As we move into Connected Educator Month (see the calendar of amazing opportunities to learn about how to connect with the initiative), I’ve been trying to think through the role of technology and online networking in developing learning communities. At our school, we have grade-level Communities of Practice meetings every week, as part of an initiative by our principal to really expand conversations among teachers and share best practices as well as use data to make curriculum changes, and document those shifts.

I work with a great team of sixth grade teachers. We not only get along well, but we also are open to new ideas, ready to make shifts based on the recommendations of colleagues, and put students at the front of everything. For example, our work for much of the last year has been how to move more writing instruction into the science and social studies classrooms, and together, we have been working on solid curriculum shifts to make that happen. We’ve questioned what we are doing, celebrated the successes and worried about the things that didn’t go the way we wanted.

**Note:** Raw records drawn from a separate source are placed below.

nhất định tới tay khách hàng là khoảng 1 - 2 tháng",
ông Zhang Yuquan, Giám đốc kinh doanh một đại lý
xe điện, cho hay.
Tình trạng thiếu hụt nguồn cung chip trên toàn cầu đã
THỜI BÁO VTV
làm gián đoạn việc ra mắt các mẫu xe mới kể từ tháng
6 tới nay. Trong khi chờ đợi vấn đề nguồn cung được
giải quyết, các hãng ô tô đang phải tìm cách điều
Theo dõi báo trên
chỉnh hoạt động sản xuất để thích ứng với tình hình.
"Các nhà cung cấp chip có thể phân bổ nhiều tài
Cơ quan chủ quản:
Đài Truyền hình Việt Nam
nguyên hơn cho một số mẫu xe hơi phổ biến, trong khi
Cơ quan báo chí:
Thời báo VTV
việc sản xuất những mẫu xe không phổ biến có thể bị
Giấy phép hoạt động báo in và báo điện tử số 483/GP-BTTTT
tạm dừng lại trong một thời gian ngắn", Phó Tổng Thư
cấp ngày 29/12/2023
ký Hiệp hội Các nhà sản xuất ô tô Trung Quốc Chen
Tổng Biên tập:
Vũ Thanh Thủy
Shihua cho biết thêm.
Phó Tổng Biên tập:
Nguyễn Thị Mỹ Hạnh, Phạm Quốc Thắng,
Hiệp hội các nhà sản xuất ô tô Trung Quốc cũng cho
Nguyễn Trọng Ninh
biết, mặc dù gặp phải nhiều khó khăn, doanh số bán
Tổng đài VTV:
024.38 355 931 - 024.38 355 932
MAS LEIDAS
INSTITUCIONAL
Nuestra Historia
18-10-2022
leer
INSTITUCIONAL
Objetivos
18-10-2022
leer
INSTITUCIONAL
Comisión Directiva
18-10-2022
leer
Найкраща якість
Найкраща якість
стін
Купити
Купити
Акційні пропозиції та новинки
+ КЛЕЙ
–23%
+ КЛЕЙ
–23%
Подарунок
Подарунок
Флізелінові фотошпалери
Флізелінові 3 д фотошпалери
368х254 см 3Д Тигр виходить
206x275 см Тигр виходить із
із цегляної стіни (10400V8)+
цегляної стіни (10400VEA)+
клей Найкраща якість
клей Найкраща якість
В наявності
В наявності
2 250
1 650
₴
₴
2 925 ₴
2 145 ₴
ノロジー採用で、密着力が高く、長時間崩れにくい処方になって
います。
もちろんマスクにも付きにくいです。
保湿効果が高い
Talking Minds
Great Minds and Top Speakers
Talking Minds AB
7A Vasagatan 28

So, the school-based COP time works. Sort of. Not always.

What doesn’t work is that the professional community is not necessarily organic and natural, and not built on our “opting in” to the discussions. We don’t have a choice. We have a COP time and we have to use it. We need to be there. It works for us on my team because we already had a strong foundation of flexibility and (somewhat) honest discussions. But if you gave me a choice during that time to sit every week with my colleagues, or to have the option to use that time to connect online with a larger, more focused group of ELA/digital media advocates …. I might choose the latter.

Choice is the key in that statement, and also, as many have noted, that “long tail” aspect of the Internet that provides you with entry points with other people you might not otherwise intersect with is a key component of how technology and online social connections make sense. My personal inquiry path becomes my own, not my principal’s (whose ideas around communities of practice are solid, and whose intent to spur difficult discussions makes sense, and who spent a lot of time figuring out how to make COP work in our school schedule).

The problem, as I see it, is that when the PLC/COP becomes digital, it gets harder and harder for teachers to show the work that was done. In other words, I need to spend some time just searching for folks in various online spaces (Twitter, Facebook, Google, etc.), and building my networks, but that kind of work is not necessarily quantifiable to a principal/superintendent and it may not directly impact the student learning in my classroom. For our school-based COP time, we have actionable plans, with results that we can turn to (whether they work out or not). This part of the equation seems to be missing in many online PLC spaces, and if we want our administrators to be able to see the power of the connected educator, it seems to me that we need to make those results more visible.

Ideally, I would love to see a balance of working hand-in-hand with my school-based colleagues, but also have them come with me into shared online spaces for inquiry work that moves us beyond our building, even as it reconnects that online work back into the learning environment and expectations of our students. It can happen. I just need to figure out a good system to make it work.